Ten Ways Not To Commit Suicide: A Memoir
by Darryl McDaniels
As one third of the legendary rap group Run D.M.C., Darryl “DMC” McDaniels—aka Legendary MC, The Devastating Mic Controller, and the King of Rock—had it all: talent, money, fame, prestige. While hitting #1 on the Billboard charts was exhilarating, the group’s success soon became overwhelming. A creative guy who enjoyed being at home alone or with his family, DMC turned to alcohol to numb himself, a retreat that became an addiction. For years, he went through the motions. But in 1997, when intoxication could no longer keep the pain at bay, he plunged into severe depression and became suicidal. He wasn’t alone. During the same period, suicide became the number three leading cause of death among black people—a health crisis that continues to this day. In this riveting memoir, DMC speaks openly about his emotional and psychological struggles and the impact on his life, and addresses the many reasons that led him—and thousands of others—to consider suicide. Some of the factors include not being true to who you are, feelings of loneliness, isolation, and alienation, and a lack of understanding and support from friends and family when it’s needed most. He also provides essential information on resources for getting help. Revealing how even the most successful people can suffer from depression, DMC offers inspiration for everyone in pain—information and insight that he hopes can help save other lives.
The Hundred-Year Flood
by Matthew Salesses
In the shadow of a looming flood that comes every one hundred years, Tee tries to convince himself that living in a new place will mean a new identity and a chance to shed the parallels between him and his adopted father. This beautiful and dreamlike story follows Tee, a twenty-two-year-old Korean-American, as he escapes to Prague in the wake of his uncle’s suicide and the aftermath of 9/11. His life intertwines with Pavel, a painter famous for revolution; Katka, his equally alluring wife; and Pavel’s partner—a giant of a man with an American name. As the flood slowly makes its way into the old city, Tee contemplates his own place in life as both mixed and adopted and as an American in a strange land full of heroes, myths, and ghosts. In the tradition of Native Speaker and The Family Fang, the Good Men Project’s Matthew Salesses weaves together the tangled threads of identity, love, growing up, and relationships in his stunning first novel.

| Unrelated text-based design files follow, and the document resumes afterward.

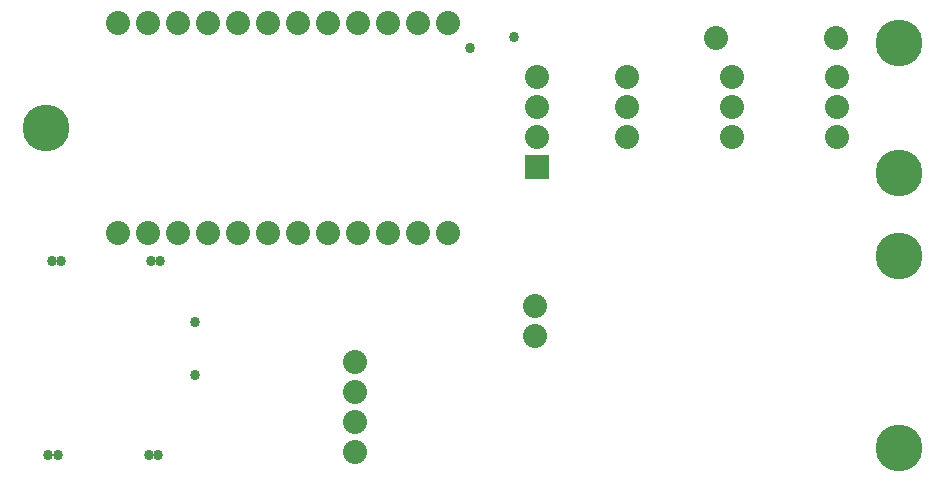
<source format=gbs>
G75*
%MOIN*%
%OFA0B0*%
%FSLAX25Y25*%
%IPPOS*%
%LPD*%
%AMOC8*
5,1,8,0,0,1.08239X$1,22.5*
%
%ADD10C,0.15600*%
%ADD11C,0.08000*%
%ADD12R,0.08000X0.08000*%
%ADD13C,0.03378*%
D10*
X0016024Y0122323D03*
X0300276Y0107362D03*
X0300276Y0079803D03*
X0300276Y0015630D03*
X0300276Y0150669D03*
D11*
X0279331Y0152244D03*
X0279803Y0139173D03*
X0279803Y0129173D03*
X0279803Y0119173D03*
X0244764Y0119173D03*
X0244764Y0129173D03*
X0244764Y0139173D03*
X0239331Y0152244D03*
X0209724Y0139173D03*
X0209724Y0129173D03*
X0209724Y0119173D03*
X0179803Y0119331D03*
X0179803Y0129331D03*
X0179803Y0139331D03*
X0150000Y0157165D03*
X0140000Y0157165D03*
X0130000Y0157165D03*
X0120000Y0157165D03*
X0110000Y0157165D03*
X0100000Y0157165D03*
X0090000Y0157165D03*
X0080000Y0157165D03*
X0070000Y0157165D03*
X0060000Y0157165D03*
X0050000Y0157165D03*
X0040000Y0157165D03*
X0040000Y0087165D03*
X0050000Y0087165D03*
X0060000Y0087165D03*
X0070000Y0087165D03*
X0080000Y0087165D03*
X0090000Y0087165D03*
X0100000Y0087165D03*
X0110000Y0087165D03*
X0120000Y0087165D03*
X0130000Y0087165D03*
X0140000Y0087165D03*
X0150000Y0087165D03*
X0178976Y0062874D03*
X0178976Y0052874D03*
X0118976Y0044449D03*
X0118976Y0034449D03*
X0118976Y0024449D03*
X0118976Y0014449D03*
D12*
X0179803Y0109331D03*
D13*
X0016811Y0013268D03*
X0019961Y0013268D03*
X0050276Y0013268D03*
X0053425Y0013268D03*
X0065630Y0040039D03*
X0065630Y0057756D03*
X0054213Y0077835D03*
X0051063Y0077835D03*
X0021142Y0077835D03*
X0017992Y0077835D03*
X0157362Y0149094D03*
X0171929Y0152638D03*
M02*

</source>
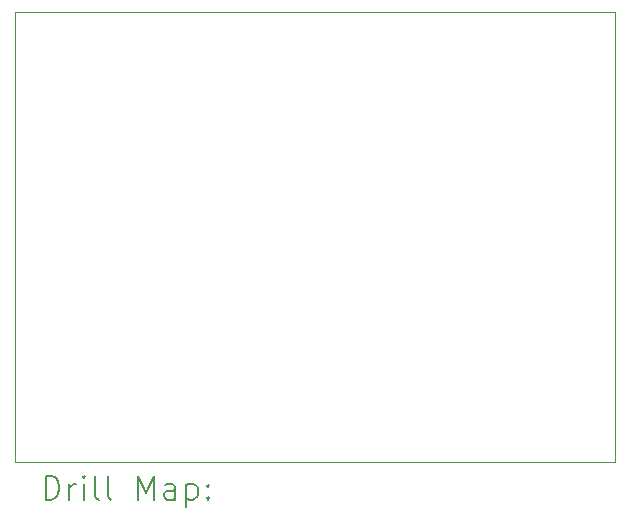
<source format=gbr>
%TF.GenerationSoftware,KiCad,Pcbnew,8.0.3*%
%TF.CreationDate,2024-07-19T22:27:10-04:00*%
%TF.ProjectId,DCPPowerBoard,44435050-6f77-4657-9242-6f6172642e6b,rev?*%
%TF.SameCoordinates,Original*%
%TF.FileFunction,Drillmap*%
%TF.FilePolarity,Positive*%
%FSLAX45Y45*%
G04 Gerber Fmt 4.5, Leading zero omitted, Abs format (unit mm)*
G04 Created by KiCad (PCBNEW 8.0.3) date 2024-07-19 22:27:10*
%MOMM*%
%LPD*%
G01*
G04 APERTURE LIST*
%ADD10C,0.050000*%
%ADD11C,0.200000*%
G04 APERTURE END LIST*
D10*
X6743500Y-4266250D02*
X11823500Y-4266250D01*
X11823500Y-8076250D01*
X6743500Y-8076250D01*
X6743500Y-4266250D01*
D11*
X7001777Y-8390234D02*
X7001777Y-8190234D01*
X7001777Y-8190234D02*
X7049396Y-8190234D01*
X7049396Y-8190234D02*
X7077967Y-8199758D01*
X7077967Y-8199758D02*
X7097015Y-8218805D01*
X7097015Y-8218805D02*
X7106539Y-8237853D01*
X7106539Y-8237853D02*
X7116062Y-8275948D01*
X7116062Y-8275948D02*
X7116062Y-8304519D01*
X7116062Y-8304519D02*
X7106539Y-8342615D01*
X7106539Y-8342615D02*
X7097015Y-8361662D01*
X7097015Y-8361662D02*
X7077967Y-8380710D01*
X7077967Y-8380710D02*
X7049396Y-8390234D01*
X7049396Y-8390234D02*
X7001777Y-8390234D01*
X7201777Y-8390234D02*
X7201777Y-8256900D01*
X7201777Y-8294996D02*
X7211301Y-8275948D01*
X7211301Y-8275948D02*
X7220824Y-8266424D01*
X7220824Y-8266424D02*
X7239872Y-8256900D01*
X7239872Y-8256900D02*
X7258920Y-8256900D01*
X7325586Y-8390234D02*
X7325586Y-8256900D01*
X7325586Y-8190234D02*
X7316062Y-8199758D01*
X7316062Y-8199758D02*
X7325586Y-8209281D01*
X7325586Y-8209281D02*
X7335110Y-8199758D01*
X7335110Y-8199758D02*
X7325586Y-8190234D01*
X7325586Y-8190234D02*
X7325586Y-8209281D01*
X7449396Y-8390234D02*
X7430348Y-8380710D01*
X7430348Y-8380710D02*
X7420824Y-8361662D01*
X7420824Y-8361662D02*
X7420824Y-8190234D01*
X7554158Y-8390234D02*
X7535110Y-8380710D01*
X7535110Y-8380710D02*
X7525586Y-8361662D01*
X7525586Y-8361662D02*
X7525586Y-8190234D01*
X7782729Y-8390234D02*
X7782729Y-8190234D01*
X7782729Y-8190234D02*
X7849396Y-8333091D01*
X7849396Y-8333091D02*
X7916062Y-8190234D01*
X7916062Y-8190234D02*
X7916062Y-8390234D01*
X8097015Y-8390234D02*
X8097015Y-8285472D01*
X8097015Y-8285472D02*
X8087491Y-8266424D01*
X8087491Y-8266424D02*
X8068443Y-8256900D01*
X8068443Y-8256900D02*
X8030348Y-8256900D01*
X8030348Y-8256900D02*
X8011301Y-8266424D01*
X8097015Y-8380710D02*
X8077967Y-8390234D01*
X8077967Y-8390234D02*
X8030348Y-8390234D01*
X8030348Y-8390234D02*
X8011301Y-8380710D01*
X8011301Y-8380710D02*
X8001777Y-8361662D01*
X8001777Y-8361662D02*
X8001777Y-8342615D01*
X8001777Y-8342615D02*
X8011301Y-8323567D01*
X8011301Y-8323567D02*
X8030348Y-8314043D01*
X8030348Y-8314043D02*
X8077967Y-8314043D01*
X8077967Y-8314043D02*
X8097015Y-8304519D01*
X8192253Y-8256900D02*
X8192253Y-8456900D01*
X8192253Y-8266424D02*
X8211301Y-8256900D01*
X8211301Y-8256900D02*
X8249396Y-8256900D01*
X8249396Y-8256900D02*
X8268443Y-8266424D01*
X8268443Y-8266424D02*
X8277967Y-8275948D01*
X8277967Y-8275948D02*
X8287491Y-8294996D01*
X8287491Y-8294996D02*
X8287491Y-8352138D01*
X8287491Y-8352138D02*
X8277967Y-8371186D01*
X8277967Y-8371186D02*
X8268443Y-8380710D01*
X8268443Y-8380710D02*
X8249396Y-8390234D01*
X8249396Y-8390234D02*
X8211301Y-8390234D01*
X8211301Y-8390234D02*
X8192253Y-8380710D01*
X8373205Y-8371186D02*
X8382729Y-8380710D01*
X8382729Y-8380710D02*
X8373205Y-8390234D01*
X8373205Y-8390234D02*
X8363682Y-8380710D01*
X8363682Y-8380710D02*
X8373205Y-8371186D01*
X8373205Y-8371186D02*
X8373205Y-8390234D01*
X8373205Y-8266424D02*
X8382729Y-8275948D01*
X8382729Y-8275948D02*
X8373205Y-8285472D01*
X8373205Y-8285472D02*
X8363682Y-8275948D01*
X8363682Y-8275948D02*
X8373205Y-8266424D01*
X8373205Y-8266424D02*
X8373205Y-8285472D01*
M02*

</source>
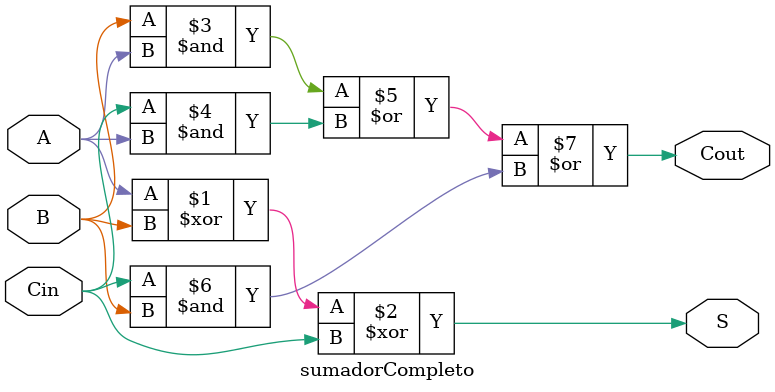
<source format=v>
module sumadorCompleto (
  Cin,
  A,
  B,
  S,
  Cout
);

  input Cin;
  input A;
  input B;
  output S;
  output Cout;

  assign S = A ^ B ^ Cin;
  assign Cout = (B & A) | (Cin & A) | (Cin & B);

endmodule

</source>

A Family Apart: Sleuthing the Mysteries of Abandonment, Adoption and DNA
by Craig A. Steffen
A Family Apart: Sleuthing the Mysteries of Abandonment, Adoption and DNA is a fascinating ride into the methodical quest of an orphan to uncover the truth about his origins. Even more, this book delves into the questions that come from being uncertain about the realities of personal history — what is true and what is convenient folklore passing for truth in order to protect reputations or preserve innocence. Craig A. Steffen’s story, and the way he unravels it, is compelling from the start when he recounts his earliest memories of his holding pen — the orphanage where he spent two years after the disappearance of his mother who, as all would tell him for years, ran off with the family car never to be seen again. By the time the last pages are turned, Craig has taken you on a journey that includes sleuthing his true ancestry and learning of his sometimes tragic backstory — but always with a redemptive thread running throughout.
Adopted Like Me: Chosen to Search for Truth, Identity, and a Birthmother
by Michael C. Watson
As a child, Michael Watson asked, “Who is my mother?” The following twenty years he asked, “Who am I?” While narrating his quest to find the missing link to his past, Watson discovers that life’s obstacles are also direct sources for human potential, and that one’s true mother can be found in everything that gives nurture and love.